##### SELECTED EXTRACT #####

Hawaiian leis and aloha at Martin Luther King Jr. march on "Bloody Sunday" in the Deep South, 1965

26 September 22


From the I Didn’t Know That file: In Alabama on March 21, 1965, Martin Luther King Jr., John Lewis and other civil rights demonstrators made their historic march from Selma to Montgomery – and photos taken of the march show King and others wearing Hawaiian leis.

But why leis at a civil rights march in the Deep South? A year prior, King had given a lecture in Hawaii, where he met Rev. Abraham Akaka—a Hawaiian/Chinese pastor at the Kawaiahaʻo Church in Honolulu, where he gave his sermons in both Hawaiian and English.

It was Rev. Akaka that sent King and his followers the flower leis in an expression of pure aloha. For the demonstrators, the flowers provided a stark contrast to the weight of the moment and served as a symbolic connection of the civil rights struggle around the U.S.

The day would come to be known as “Bloody Sunday” as demonstrators were brutalized trying to cross the Edmund Pettus Bridge. 

  SOURCE: SURFING HERITAGE & CULTURAL CENTER

ANOTHER VIEW – FROM HAWAII VIEW:

Why Martin Luther King Jr. wore a Hawaiian lei on Selma march

More than 50 years ago, the Hawaiian lei made a surprise appearance during Martin Luther King Jr.’s iconic Selma to Montgomery marches at the height of the Civil Rights Movement. To give and wear a lei is a Hawaiian emblem and gesture of love. And, during the third and final march that started on March 21, 1965, Martin Luther King Jr. and other civil rights protesters were seen leading the crowd of thousands adorned in flower lei.

The garlands were initially organized to be sent to King as a symbolic action of support and solidarity by Reverend Abraham Akaka, the older brother of U.S. Senator Daniel Akaka and then-reverend of Kawaiahao Church, a realization first reported by the seminal black digest Jet Magazine in 1991.

The two reverends had developed a friendship over the years bound by their belief in nonviolence and social justice.

King visited Hawaii a number of times during his life. Just a year before the Selma marches, he spoke at a Honolulu conference for the Hawaii State Human Rights Commission—the first committee of its kind in the United States—of which Rev. Akaka was a board member.

King found the Islands’ multiethnic population and everyday society to be an inspirational source of “racial harmony” as the struggle of African Americans made headlines across the continental U.S.

##### PROVIDED INFORMATION #####

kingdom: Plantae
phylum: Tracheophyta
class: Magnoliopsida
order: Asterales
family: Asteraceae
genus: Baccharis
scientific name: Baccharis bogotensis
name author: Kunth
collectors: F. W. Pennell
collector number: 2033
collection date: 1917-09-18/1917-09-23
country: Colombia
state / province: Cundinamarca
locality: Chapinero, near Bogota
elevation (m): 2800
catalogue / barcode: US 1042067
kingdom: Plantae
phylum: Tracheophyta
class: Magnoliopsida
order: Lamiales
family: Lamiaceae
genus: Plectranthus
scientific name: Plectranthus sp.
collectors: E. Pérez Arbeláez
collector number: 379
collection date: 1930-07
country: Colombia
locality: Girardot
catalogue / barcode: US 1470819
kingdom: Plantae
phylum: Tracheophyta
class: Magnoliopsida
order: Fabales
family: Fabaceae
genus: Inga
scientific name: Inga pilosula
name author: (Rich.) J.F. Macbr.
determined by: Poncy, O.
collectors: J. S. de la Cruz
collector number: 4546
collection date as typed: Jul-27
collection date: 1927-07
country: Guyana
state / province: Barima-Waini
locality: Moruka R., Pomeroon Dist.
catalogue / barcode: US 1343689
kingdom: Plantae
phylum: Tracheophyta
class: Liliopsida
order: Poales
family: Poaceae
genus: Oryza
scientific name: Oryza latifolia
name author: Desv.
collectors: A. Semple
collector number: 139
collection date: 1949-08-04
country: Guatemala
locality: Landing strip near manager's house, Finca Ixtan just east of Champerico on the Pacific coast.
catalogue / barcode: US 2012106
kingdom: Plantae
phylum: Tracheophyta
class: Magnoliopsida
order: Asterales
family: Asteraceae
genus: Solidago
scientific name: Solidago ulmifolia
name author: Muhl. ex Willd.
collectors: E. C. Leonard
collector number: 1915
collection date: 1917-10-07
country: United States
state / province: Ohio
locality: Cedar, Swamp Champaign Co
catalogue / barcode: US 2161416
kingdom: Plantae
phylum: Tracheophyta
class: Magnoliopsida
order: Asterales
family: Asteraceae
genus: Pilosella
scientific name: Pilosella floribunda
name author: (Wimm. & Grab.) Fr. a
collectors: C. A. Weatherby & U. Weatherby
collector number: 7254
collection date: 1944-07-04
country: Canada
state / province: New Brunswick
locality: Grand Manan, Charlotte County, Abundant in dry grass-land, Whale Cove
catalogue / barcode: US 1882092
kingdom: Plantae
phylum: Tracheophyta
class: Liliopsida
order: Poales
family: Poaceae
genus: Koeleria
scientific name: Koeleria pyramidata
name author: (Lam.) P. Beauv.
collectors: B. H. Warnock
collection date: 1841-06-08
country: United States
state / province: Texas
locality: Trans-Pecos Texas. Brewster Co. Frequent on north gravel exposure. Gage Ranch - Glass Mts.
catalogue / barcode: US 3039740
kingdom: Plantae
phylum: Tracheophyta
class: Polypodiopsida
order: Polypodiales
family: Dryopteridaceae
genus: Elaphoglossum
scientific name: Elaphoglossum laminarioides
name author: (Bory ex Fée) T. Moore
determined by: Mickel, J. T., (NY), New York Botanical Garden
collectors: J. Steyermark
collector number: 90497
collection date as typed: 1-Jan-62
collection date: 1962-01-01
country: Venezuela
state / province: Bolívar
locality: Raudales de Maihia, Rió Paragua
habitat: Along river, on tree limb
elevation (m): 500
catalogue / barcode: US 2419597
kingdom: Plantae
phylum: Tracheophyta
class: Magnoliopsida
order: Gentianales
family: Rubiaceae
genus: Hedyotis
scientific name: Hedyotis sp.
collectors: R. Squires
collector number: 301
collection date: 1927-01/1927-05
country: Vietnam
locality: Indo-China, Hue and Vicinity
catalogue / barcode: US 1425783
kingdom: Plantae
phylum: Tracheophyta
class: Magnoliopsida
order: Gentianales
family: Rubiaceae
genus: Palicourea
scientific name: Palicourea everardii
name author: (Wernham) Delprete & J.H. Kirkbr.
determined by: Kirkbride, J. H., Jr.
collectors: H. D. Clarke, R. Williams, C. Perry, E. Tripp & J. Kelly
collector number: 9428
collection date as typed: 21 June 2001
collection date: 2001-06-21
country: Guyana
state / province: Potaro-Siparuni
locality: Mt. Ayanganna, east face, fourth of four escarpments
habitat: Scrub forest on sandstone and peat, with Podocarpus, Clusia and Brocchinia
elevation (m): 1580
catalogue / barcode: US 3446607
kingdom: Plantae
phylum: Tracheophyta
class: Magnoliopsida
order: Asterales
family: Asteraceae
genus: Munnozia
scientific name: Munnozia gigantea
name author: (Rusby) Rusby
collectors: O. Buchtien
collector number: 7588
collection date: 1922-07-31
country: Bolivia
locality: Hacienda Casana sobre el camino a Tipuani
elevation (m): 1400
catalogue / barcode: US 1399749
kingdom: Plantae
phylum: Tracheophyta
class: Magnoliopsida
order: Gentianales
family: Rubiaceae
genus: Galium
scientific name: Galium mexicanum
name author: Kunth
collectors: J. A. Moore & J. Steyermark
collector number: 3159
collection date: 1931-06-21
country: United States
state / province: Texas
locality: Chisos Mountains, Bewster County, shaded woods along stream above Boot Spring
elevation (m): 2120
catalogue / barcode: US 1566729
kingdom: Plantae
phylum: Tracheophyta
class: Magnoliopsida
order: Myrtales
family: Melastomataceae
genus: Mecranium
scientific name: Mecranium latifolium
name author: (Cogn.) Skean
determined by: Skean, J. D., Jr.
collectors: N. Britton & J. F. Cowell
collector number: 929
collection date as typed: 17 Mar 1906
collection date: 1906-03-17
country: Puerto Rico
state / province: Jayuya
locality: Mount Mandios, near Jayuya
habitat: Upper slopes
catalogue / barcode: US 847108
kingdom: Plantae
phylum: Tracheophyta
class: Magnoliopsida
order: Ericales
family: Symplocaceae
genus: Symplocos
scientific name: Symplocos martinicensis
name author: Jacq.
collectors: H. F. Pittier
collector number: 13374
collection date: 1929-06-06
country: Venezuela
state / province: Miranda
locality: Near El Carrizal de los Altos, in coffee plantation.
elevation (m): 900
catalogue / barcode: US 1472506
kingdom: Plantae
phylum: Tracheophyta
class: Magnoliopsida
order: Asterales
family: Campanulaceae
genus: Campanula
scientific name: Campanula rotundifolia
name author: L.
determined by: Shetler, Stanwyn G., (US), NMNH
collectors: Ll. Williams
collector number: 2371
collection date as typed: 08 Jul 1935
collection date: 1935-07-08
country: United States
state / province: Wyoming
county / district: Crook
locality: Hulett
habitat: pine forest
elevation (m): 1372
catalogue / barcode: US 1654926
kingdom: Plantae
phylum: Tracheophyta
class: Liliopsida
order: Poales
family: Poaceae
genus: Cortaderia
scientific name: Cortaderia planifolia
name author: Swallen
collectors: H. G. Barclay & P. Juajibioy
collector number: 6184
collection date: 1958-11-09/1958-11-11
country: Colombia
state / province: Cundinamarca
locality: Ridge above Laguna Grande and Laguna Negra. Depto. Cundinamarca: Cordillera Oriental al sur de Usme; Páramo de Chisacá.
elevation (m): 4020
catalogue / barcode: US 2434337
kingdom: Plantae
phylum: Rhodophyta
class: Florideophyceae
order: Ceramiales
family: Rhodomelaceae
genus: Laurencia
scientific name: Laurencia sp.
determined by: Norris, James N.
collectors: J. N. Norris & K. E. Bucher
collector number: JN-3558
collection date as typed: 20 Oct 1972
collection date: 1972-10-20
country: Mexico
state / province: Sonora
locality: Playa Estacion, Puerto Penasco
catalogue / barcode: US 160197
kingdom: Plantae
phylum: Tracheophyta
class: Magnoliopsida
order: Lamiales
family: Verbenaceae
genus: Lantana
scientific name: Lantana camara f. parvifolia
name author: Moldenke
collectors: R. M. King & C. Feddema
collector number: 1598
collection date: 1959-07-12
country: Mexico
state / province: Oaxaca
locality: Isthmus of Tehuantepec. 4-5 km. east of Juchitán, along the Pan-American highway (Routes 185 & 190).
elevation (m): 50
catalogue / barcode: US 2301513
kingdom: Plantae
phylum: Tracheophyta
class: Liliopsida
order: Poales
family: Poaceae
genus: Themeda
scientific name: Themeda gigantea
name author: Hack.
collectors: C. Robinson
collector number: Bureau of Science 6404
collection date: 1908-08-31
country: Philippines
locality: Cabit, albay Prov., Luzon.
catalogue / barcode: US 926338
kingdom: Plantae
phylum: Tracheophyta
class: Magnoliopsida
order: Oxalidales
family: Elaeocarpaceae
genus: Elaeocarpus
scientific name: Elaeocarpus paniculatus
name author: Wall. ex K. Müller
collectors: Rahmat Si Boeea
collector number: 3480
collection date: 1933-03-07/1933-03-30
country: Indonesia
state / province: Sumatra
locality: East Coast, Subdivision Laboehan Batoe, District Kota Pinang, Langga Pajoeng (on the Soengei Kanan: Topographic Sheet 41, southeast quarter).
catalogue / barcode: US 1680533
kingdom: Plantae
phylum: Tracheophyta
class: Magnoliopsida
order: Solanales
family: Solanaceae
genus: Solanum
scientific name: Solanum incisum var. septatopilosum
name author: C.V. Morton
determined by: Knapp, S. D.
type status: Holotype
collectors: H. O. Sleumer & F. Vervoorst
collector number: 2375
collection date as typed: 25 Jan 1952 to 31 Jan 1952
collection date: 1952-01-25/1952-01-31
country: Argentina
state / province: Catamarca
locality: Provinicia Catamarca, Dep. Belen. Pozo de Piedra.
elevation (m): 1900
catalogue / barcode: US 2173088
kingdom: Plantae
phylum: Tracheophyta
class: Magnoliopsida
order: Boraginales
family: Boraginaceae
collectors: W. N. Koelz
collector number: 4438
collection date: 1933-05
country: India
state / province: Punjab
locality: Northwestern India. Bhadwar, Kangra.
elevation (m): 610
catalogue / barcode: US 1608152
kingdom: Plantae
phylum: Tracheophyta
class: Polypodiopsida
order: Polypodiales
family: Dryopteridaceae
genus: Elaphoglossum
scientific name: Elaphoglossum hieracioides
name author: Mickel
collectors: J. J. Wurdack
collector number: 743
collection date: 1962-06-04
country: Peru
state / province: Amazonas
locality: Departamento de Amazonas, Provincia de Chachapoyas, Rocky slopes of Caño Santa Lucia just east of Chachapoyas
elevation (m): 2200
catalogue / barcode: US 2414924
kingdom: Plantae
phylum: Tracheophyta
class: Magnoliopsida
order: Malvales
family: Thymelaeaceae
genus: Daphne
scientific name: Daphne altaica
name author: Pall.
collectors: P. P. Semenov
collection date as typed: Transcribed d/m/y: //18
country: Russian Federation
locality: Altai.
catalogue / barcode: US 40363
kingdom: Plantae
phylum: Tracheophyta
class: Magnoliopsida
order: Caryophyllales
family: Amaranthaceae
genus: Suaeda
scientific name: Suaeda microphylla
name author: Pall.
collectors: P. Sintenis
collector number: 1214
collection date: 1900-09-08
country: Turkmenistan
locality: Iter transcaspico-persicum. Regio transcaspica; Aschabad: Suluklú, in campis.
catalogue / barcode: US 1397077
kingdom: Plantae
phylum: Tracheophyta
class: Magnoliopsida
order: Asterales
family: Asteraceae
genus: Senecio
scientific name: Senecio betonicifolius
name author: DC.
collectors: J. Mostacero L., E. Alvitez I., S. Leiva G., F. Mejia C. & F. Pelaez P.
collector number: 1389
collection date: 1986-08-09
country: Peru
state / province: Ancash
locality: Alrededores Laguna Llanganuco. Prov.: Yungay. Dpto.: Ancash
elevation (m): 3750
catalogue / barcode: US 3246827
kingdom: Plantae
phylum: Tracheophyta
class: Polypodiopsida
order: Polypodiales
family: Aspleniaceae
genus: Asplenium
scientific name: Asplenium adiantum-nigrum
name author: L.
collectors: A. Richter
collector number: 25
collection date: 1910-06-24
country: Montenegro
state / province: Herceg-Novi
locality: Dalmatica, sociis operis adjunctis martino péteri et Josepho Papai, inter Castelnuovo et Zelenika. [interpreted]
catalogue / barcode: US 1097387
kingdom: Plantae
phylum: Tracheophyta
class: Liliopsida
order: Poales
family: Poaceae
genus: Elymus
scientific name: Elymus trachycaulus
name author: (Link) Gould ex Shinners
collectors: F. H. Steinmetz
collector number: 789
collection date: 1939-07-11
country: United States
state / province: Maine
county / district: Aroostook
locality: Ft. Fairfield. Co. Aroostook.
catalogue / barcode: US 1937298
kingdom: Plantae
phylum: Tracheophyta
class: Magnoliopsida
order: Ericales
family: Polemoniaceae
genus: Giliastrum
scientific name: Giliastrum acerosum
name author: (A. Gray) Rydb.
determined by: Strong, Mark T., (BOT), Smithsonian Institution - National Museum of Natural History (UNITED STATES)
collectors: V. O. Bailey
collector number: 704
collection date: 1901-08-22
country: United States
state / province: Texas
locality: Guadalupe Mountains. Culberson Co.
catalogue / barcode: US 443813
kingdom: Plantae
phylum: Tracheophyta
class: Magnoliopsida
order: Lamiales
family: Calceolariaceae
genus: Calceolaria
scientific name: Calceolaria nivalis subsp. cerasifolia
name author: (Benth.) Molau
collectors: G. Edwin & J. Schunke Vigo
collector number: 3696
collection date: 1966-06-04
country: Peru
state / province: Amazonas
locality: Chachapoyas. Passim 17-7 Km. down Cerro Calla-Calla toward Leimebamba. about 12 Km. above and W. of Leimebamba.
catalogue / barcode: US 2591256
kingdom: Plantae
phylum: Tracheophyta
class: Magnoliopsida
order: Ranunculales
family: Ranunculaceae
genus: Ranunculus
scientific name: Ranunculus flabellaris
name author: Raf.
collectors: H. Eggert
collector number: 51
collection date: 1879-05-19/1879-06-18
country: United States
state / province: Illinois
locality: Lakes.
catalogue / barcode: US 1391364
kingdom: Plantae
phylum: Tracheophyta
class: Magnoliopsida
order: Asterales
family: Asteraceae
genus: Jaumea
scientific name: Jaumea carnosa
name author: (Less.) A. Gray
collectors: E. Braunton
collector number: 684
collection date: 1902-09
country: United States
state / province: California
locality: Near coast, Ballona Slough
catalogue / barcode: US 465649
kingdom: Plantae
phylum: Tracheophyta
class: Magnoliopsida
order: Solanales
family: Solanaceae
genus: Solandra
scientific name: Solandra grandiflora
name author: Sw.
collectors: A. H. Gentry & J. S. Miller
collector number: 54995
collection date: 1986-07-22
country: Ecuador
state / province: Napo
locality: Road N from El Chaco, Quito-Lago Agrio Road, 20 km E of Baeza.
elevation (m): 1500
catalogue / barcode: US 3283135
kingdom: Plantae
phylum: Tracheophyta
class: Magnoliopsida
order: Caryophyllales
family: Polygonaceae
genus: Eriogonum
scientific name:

#####

*PROBLEMS TO SOLVE*.
#1 In the piece on Hawaiian leis at the Selma march, quote the passage from "The day would" up to and including "in flower lei.".
#2 Write the next part of the piece on Hawaiian leis at the Selma march, picking up after its final sentence.
The entries are separate material and have no connection to the piece on leis at the Selma march.

*RESULTS OF THE EXERCISE*.
#1
The day would come to be known as “Bloody Sunday” as demonstrators were brutalized trying to cross the Edmund Pettus Bridge. 

  SOURCE: SURFING HERITAGE & CULTURAL CENTER

ANOTHER VIEW – FROM HAWAII VIEW:

Why Martin Luther King Jr. wore a Hawaiian lei on Selma march

More than 50 years ago, the Hawaiian lei made a surprise appearance during Martin Luther King Jr.’s iconic Selma to Montgomery marches at the height of the Civil Rights Movement. To give and wear a lei is a Hawaiian emblem and gesture of love. And, during the third and final march that started on March 21, 1965, Martin Luther King Jr. and other civil rights protesters were seen leading the crowd of thousands adorned in flower lei.

#2
The lei themselves, however, were hand delivered by a five-person contingent who flew to Selma to participate in the iconic marches. One of the individuals, Nona Ferdon, remembers what she can of the morning, telling the Human Flower Project, a blog dedicated to international floral news and topics, “It was all on short notice and we showed up at the airport around 5 in the afternoon. There was no publicity or anything like that, we just said goodbye to some friends and left [for Selma, Alabama]. Taking leis was just something that anyone from Hawaii would do almost automatically.”

Another photo from the day also highlights a banner they brought with them to the marches that reads "Hawaii Knows Integration Works."

One of Dr. King's most famous and beautiful speeches regarding Hawaii was given during a September 1959 visit before a special session at the Hawaii Legislature:

I come to you with a great deal of appreciation and great feeling of appreciation, I should say, for what has been accomplished in this beautiful setting and in this beautiful state of our Union.

"As I think of the struggle that we are engaged in in the South land, we look to you for inspiration and as a noble example, where you have already accomplished in the area of racial harmony and racial justice, what we are struggling to accomplish in other sections of the country, and you can never know what it means to those of us caught for the moment in the tragic and often dark midnight of man’s inhumanity to man, to come to a place where we see the glowing daybreak of freedom and dignity and racial justice.”